La sortie en DVD du premier moyen-métrage de Lucile Hadzihalilovic, "La Bouche de Jean-Pierre" chez Badlands, est pour moi l’occasion de me replonger dans son premier long-métrage, "Innocence", un film particulièrement déroutant sur l'enfance.
La cinéaste s'inspire d'une nouvelle de Frank Wedekind intitulée "Mine-Haha, ou l'éducation corporelle des jeunes filles"et nous offre un film étrangement angoissant et dans lequel on est quasiment constamment mal à l'aise, alors qu’il ne s’y passe rien de particulier. En fait, il règne tout au long du film un mystère sur ce curieux pensionnat pour jeunes filles, dont celles-ci ne peuvent sortir avant un certain âge et qui semble évoluer hors du temps, donnant au film une aura fantastique et quasi irréelle. D’ailleurs les demoiselles arrivent dans cette école dans un cercueil, comme si elles ressuscitaient ou qu’elles renaissaient, avant d'être réparties dans des maisons où se trouve une jeune fille de chaque âge, différenciées par des rubans de couleur, les plus âgées ayant à charge de s'occuper des plus petites... Dans cette école, elles n'y apprennent que la danse classique et les sciences naturelles, cours qui leur sont donnés par deux jeunes femmes interprétées par Hélène de Fougerolles ("Fanfan la tulipe", "Les dents de la nuit", "Mutants") et Marion Cotillard ("Furia", "Les jolies choses", "Jeux d'enfants"). La réalisatrice lève petit à petit le voile sur quelques mystères, mais très peu. Dans l’ensemble, le film est plutôt contemplatif, offrant même parfois de longs plans fixes assez déroutants, car on se demande où la cinéaste veut nous mener. Par contre, il faut reconnaître que c'est très beau, très bien filmé et la photographie signée Benoît Debie ("Irréversible", "Vinyan", "Spring Breakers") est comme d'habitude une pure merveille. Et puis, il ne s'y passe pas rien! En effet, une jeune fille va mourir, ce qui donnera lieu d’ailleurs à une cérémonie mortuaire loin de nos coutumes, une autre va s'échapper et l'on ne sera pas ce qu’il est advenu d'elle, mais certains indices ne sont guère encourageants... Et puis on découvrira tout de même certains mystères, renforçant le côté fantastique du film. Les jeunes actrices, toutes non professionnelles, s’en sortent vraiment bien et éclipsent presque la présence des actrices adultes professionnelles, même de nos deux vedettes. Il faut dire que le film est vraiment centré sur les enfants et plus précisément les jeunes filles, car il n’y a pas ni garçons, ni hommes dans cette histoire.

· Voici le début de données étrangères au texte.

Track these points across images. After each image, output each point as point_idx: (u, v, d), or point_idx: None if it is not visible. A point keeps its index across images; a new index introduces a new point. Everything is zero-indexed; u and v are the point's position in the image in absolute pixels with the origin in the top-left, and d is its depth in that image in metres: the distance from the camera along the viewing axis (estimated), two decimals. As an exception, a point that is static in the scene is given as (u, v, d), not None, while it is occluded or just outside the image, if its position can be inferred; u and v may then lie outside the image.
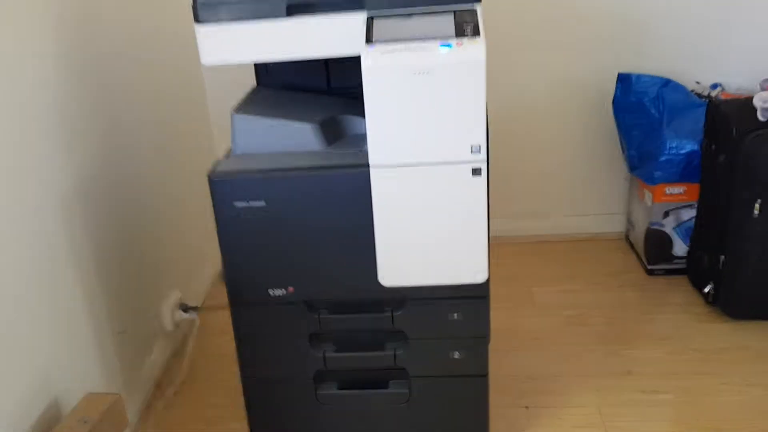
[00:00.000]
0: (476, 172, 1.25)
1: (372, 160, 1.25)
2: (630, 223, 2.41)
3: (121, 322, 1.66)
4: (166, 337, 1.90)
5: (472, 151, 1.24)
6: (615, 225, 2.48)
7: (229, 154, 1.39)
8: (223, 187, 1.29)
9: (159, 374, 1.84)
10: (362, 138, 1.30)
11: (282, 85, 1.55)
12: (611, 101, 2.23)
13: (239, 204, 1.30)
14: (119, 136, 1.70)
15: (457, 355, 1.41)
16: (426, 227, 1.30)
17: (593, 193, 2.46)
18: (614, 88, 2.21)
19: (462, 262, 1.32)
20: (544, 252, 2.43)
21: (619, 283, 2.22)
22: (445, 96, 1.20)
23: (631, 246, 2.41)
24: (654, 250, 2.22)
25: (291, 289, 1.37)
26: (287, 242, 1.33)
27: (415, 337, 1.41)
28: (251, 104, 1.44)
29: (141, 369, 1.76)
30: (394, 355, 1.42)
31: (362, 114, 1.23)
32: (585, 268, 2.31)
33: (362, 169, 1.26)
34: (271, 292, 1.37)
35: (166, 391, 1.80)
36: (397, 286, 1.35)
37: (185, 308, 1.96)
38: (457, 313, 1.38)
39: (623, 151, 2.29)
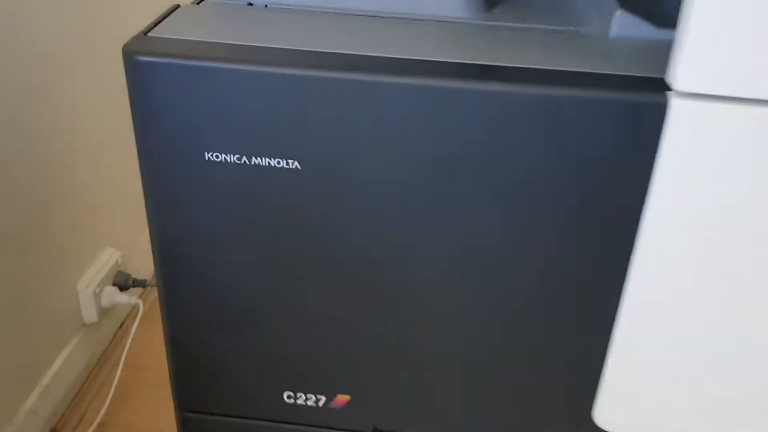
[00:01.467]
0: None
1: (682, 74, 0.34)
2: None
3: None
4: (80, 339, 1.04)
5: None
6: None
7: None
8: (163, 90, 0.39)
9: (60, 409, 1.01)
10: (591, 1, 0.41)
11: None
12: None
13: (216, 157, 0.40)
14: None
15: None
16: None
17: None
18: None
19: None
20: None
21: None
22: None
23: None
24: None
25: (341, 398, 0.50)
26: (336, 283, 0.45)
27: None
28: None
29: (20, 407, 0.91)
30: None
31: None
32: None
33: (633, 95, 0.36)
34: (288, 398, 0.50)
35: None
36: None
37: (125, 282, 1.10)
38: None
39: None
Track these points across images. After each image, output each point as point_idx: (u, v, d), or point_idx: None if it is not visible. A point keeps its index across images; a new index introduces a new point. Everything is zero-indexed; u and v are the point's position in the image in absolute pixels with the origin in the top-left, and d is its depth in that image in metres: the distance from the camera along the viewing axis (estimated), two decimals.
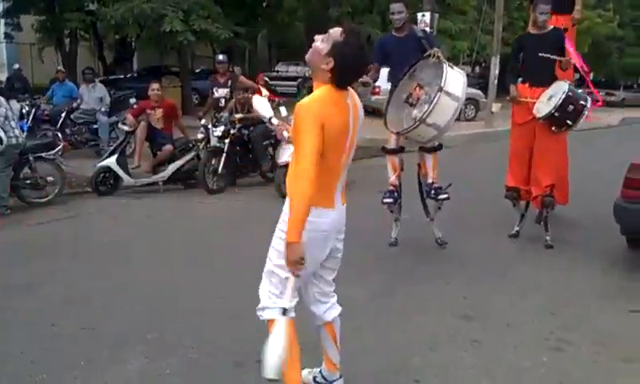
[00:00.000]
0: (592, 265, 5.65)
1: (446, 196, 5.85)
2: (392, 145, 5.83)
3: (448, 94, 5.04)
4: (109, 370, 3.51)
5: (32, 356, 3.65)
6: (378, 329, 3.97)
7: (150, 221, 7.09)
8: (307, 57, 2.87)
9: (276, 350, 2.71)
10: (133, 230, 6.67)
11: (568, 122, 5.87)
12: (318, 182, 2.70)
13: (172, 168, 8.58)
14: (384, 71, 6.13)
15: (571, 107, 5.78)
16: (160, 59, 22.37)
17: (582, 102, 5.83)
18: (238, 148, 8.84)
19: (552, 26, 6.24)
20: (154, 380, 3.41)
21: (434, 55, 5.32)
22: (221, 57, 9.89)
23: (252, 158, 9.05)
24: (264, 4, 21.45)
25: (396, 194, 5.93)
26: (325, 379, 3.29)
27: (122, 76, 21.36)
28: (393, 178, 5.92)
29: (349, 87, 2.86)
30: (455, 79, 5.18)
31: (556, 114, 5.81)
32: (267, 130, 9.48)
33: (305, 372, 3.31)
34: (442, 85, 5.00)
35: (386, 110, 5.60)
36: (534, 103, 6.02)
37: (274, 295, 2.93)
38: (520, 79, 6.34)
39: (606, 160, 9.05)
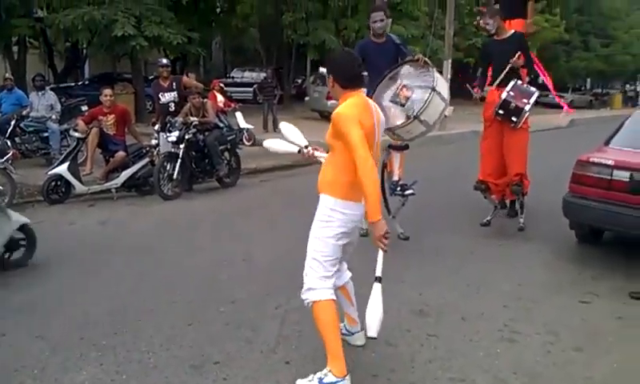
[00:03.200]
0: (543, 259, 5.83)
1: (411, 192, 6.09)
2: None
3: (439, 94, 5.38)
4: (62, 377, 3.43)
5: None
6: None
7: (104, 228, 6.96)
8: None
9: (376, 312, 3.21)
10: (85, 237, 6.53)
11: (512, 118, 6.25)
12: (355, 180, 3.15)
13: (125, 174, 8.45)
14: None
15: (512, 105, 6.20)
16: (112, 66, 22.04)
17: (523, 100, 6.21)
18: (193, 153, 8.76)
19: (512, 31, 6.68)
20: None
21: (421, 59, 5.67)
22: (164, 61, 9.80)
23: (208, 162, 8.97)
24: (217, 10, 21.34)
25: None
26: (348, 331, 3.84)
27: (73, 84, 20.94)
28: None
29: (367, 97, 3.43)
30: (442, 82, 5.58)
31: (500, 112, 6.27)
32: (223, 134, 9.46)
33: None
34: (435, 85, 5.36)
35: None
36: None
37: (323, 277, 3.33)
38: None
39: (556, 158, 9.31)
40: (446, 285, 5.04)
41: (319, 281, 3.33)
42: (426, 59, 5.66)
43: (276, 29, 23.41)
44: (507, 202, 7.17)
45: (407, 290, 4.90)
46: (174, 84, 9.23)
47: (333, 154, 3.35)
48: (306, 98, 21.32)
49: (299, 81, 27.76)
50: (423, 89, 5.42)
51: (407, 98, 5.48)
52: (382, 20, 6.18)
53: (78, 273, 5.29)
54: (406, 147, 6.11)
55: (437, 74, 5.55)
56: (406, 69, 5.75)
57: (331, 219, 3.30)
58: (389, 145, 6.10)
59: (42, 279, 5.11)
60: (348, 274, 3.72)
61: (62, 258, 5.71)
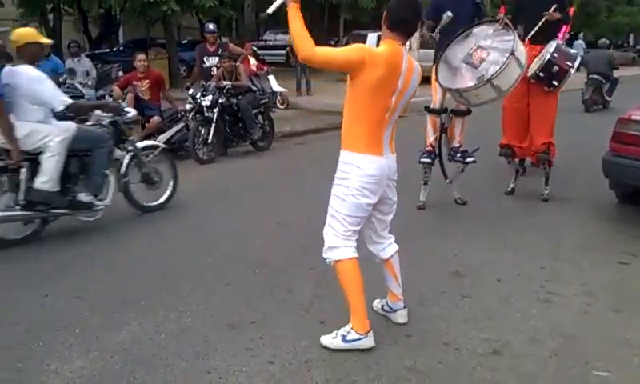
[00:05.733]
0: (582, 219, 5.73)
1: (472, 159, 6.05)
2: (437, 105, 5.93)
3: (517, 59, 5.12)
4: (103, 336, 3.52)
5: (26, 325, 3.66)
6: (368, 285, 3.96)
7: None
8: None
9: None
10: (121, 200, 6.60)
11: (554, 82, 5.92)
12: (365, 132, 3.14)
13: (161, 139, 8.50)
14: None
15: (555, 68, 5.84)
16: (146, 32, 22.12)
17: (567, 63, 5.87)
18: (227, 117, 8.79)
19: None
20: (148, 344, 3.43)
21: (502, 20, 5.44)
22: (211, 26, 9.82)
23: (242, 126, 8.99)
24: None
25: (433, 155, 6.05)
26: (390, 308, 3.69)
27: (107, 50, 21.12)
28: (432, 139, 6.05)
29: (406, 52, 3.16)
30: (521, 47, 5.33)
31: (541, 75, 5.90)
32: (256, 98, 9.45)
33: (375, 302, 3.77)
34: (514, 49, 5.09)
35: (437, 67, 5.59)
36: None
37: (343, 236, 3.26)
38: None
39: (596, 116, 9.07)
40: (482, 246, 5.00)
41: (339, 239, 3.26)
42: (507, 21, 5.41)
43: None
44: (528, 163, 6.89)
45: (442, 251, 4.89)
46: (220, 49, 9.31)
47: (347, 104, 3.21)
48: None
49: (332, 42, 27.46)
50: (500, 51, 5.17)
51: (482, 60, 5.27)
52: None
53: (114, 234, 5.39)
54: (469, 112, 5.99)
55: (517, 38, 5.29)
56: (482, 28, 5.55)
57: (347, 175, 3.18)
58: (451, 109, 5.98)
59: (75, 241, 5.22)
60: (393, 248, 3.56)
61: (96, 221, 5.81)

Certains ont vu en ce film une invitation à la pédophilie, mais franchement ces personnes feraient mieux de se poser des questions sur leurs propres pensées, car il n’est question ici que d’innocence! Ce premier film de la compagne de Gaspar Noé est vraiment très beau, mais il en déconcertera plus d’un par sa lenteur et son absence de réponses... Mais déconcerter le spectateur, c'était dans tous les cas, le désir de la réalisatrice!